# What is chicken backs?



## kamp

May be a stupid question but what is chicken backs? 
When I translate it to my language it does not make any sense.. 

Does anyone have a picture of a chicken back?


----------



## Andy M.

The backbone of the chicken.  
When you cut a chicken in half, you usually cut along both sides of the backbone then cut through the middle of the breast to get two half chickens.

The backbone, neck, wingtips, heart and gizzard can be used to make a flavorful stock.


----------



## kamp

Thank you so much


----------



## kamp

Another question..

I don't know what this is but I know that it taste good 
Is this the chicken gizzard or what is this?


----------



## ChefJune

Andy M. said:


> The backbone of the chicken.
> When you cut a chicken in half, you usually cut along both sides of the backbone then cut through the middle of the breast to get two half chickens.
> 
> The backbone, neck, wingtips, heart and gizzard can be used to make a flavorful stock.


 
Andy, I think that's only part of it!  As a kid, my aunts taught me to cut the chicken into 10 pieces, and one of those was !!! The BACK!!!  It includes the lower part of the back of the chicken, including the tail and extends up about half way -- i.e., the top of the thigh. There's a place there where the backbone breaks very easily.  Also included in the piece of chicken known as "the back" are the supremes... maybe the two best bites on the whole bird.

Wish I had a picture of the piece to show you.  To this day, I still cut chicken up with 10 pieces.


----------



## ChefJune

kamp said:


> Another question..
> 
> I don't know what this is but I know that it taste good
> Is this the chicken gizzard or what is this?


 
That is not the gizzard.  The gizzard is located up near the heart and is texturally very different from what you are pointing to here.  I think what you're looking at may be the spleen.


----------



## Andy M.

ChefJune said:


> ...Also included in the piece of chicken known as "the back" are the supremes... maybe the two best bites on the whole bird...



That's a new one on me.  Is that another name for the oysters?


----------



## Uncle Bob

Andy M. said:


> That's a new one on me.  Is that another name for the oysters?



 Yeah....that's what I always heard them called Andy...."Oysters"!

The parts the OP is highlighting I think is part of (remnants?) of the kidneys..The spleen is not a dual organ....


----------



## Andy M.

Uncle Bob said:


> Yeah....that's what I always heard them called Andy...."Oysters"!
> 
> The parts the OP is highlighting I think is part of (remnants?) of the kidneys..The spleen is not a dual organ....



Just a thought I had - not an anatomical expert.  Internal organs are not usually attached to bone as those things in the photo...


----------



## Uncle Bob

Andy M. said:


> Just a thought I had - not an anatomical expert.  Internal organs are not usually attached to bone as those things in the photo...
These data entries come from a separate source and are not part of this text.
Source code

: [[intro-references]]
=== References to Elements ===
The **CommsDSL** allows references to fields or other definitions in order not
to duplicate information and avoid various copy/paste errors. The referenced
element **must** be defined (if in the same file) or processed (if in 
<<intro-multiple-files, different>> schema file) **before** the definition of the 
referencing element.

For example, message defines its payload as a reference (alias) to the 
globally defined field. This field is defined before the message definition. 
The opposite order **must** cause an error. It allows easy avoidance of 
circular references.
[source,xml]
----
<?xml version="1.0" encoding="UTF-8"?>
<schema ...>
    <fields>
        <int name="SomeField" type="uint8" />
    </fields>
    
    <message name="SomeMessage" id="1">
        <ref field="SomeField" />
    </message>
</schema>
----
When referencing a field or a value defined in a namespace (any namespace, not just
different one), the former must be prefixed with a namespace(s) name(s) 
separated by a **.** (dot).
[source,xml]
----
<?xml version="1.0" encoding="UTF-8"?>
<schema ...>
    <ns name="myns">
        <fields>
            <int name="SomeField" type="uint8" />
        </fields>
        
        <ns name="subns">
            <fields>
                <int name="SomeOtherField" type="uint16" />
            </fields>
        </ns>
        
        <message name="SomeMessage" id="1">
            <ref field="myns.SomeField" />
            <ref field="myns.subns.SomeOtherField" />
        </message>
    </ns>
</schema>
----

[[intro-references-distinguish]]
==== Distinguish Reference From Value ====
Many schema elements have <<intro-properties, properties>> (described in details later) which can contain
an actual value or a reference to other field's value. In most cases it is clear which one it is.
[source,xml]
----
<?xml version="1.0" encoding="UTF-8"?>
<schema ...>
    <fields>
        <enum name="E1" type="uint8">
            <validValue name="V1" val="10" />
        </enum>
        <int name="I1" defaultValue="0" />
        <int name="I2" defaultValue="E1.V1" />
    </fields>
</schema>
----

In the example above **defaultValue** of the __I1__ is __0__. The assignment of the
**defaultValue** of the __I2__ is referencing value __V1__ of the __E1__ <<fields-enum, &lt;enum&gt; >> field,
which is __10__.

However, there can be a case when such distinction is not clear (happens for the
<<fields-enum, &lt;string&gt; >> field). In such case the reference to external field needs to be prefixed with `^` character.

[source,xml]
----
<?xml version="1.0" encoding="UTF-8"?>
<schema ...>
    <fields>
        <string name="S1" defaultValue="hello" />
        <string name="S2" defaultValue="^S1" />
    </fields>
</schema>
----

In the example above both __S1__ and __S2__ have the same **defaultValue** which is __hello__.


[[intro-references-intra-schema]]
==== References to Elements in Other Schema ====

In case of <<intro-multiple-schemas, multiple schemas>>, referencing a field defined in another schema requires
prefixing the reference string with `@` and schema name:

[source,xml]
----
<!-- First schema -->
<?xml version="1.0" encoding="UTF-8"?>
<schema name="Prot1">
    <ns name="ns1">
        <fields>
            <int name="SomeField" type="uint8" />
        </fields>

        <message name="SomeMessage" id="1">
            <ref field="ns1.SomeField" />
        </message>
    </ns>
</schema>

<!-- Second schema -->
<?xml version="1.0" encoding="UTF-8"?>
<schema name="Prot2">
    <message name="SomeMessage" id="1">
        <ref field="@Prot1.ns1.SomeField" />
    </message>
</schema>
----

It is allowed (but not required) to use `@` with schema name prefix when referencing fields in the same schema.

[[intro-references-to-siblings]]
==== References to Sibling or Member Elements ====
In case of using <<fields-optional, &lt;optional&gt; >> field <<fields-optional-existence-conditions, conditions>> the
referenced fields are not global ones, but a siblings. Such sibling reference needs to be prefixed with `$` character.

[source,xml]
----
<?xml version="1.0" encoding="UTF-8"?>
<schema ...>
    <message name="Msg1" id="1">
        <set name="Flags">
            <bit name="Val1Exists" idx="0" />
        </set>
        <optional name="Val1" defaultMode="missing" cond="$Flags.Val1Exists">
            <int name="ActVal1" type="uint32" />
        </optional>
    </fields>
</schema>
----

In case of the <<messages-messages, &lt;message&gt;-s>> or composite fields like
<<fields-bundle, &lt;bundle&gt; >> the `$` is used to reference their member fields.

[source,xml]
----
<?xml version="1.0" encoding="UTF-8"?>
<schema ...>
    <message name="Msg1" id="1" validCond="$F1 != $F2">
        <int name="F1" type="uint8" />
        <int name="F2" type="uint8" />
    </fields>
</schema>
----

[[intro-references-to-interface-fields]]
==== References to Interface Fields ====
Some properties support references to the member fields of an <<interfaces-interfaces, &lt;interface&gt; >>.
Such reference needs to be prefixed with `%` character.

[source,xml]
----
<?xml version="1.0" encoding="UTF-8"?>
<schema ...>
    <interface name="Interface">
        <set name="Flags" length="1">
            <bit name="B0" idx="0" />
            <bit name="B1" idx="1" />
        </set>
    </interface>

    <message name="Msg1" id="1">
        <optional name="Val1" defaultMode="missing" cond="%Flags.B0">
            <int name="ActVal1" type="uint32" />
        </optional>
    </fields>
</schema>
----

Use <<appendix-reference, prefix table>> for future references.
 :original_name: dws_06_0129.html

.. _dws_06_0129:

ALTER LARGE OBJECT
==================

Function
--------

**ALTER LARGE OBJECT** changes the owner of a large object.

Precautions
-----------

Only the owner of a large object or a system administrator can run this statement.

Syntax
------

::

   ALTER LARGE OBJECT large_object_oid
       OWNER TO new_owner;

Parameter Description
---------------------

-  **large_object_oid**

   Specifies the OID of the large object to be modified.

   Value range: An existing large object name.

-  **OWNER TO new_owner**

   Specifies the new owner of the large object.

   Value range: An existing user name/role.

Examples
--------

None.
Certainly no expert hear either. I've seen those things forever...always removed them...Never thought about what they were....Kidneys? just a guess really. A process of elimination...not the heart, liver or gizzard....What's left? There are two of them....


----------



## Dove

*Is it what my Mom called the "lites or lights" ?? I always wash the inside of the bird and throw away that part.*


----------



## Robo410

kamp, those little nuggets when cooked are prime! They call them the oysters. The ones underneath are even more prized by the carver. Very tender and tasty.


----------



## babetoo

backs have always been my favorite part of the chicken. what ever the morsels are called i love em.


----------



## sparrowgrass

I think they are the kidneys.  The oysters are on the outside of the carcass, though there is a bit of muscle on the inside, if you look hard.
The oysters are tender little bits of dark meat--the kidneys have the flavor and texture of liver.


----------



## licia

For years I never used the back until my mother in law was visiting and when I cut the chicken up I was about to toss out the back. She said "Oh, no! You are throwing out my favorite piece."  Then she showed me the oysters - never again have I thrown the back away.  If I don't use them in the recipe, I use the back in the stock. Those morsels are indeed very tasty and I don't even like dark meat usually.


----------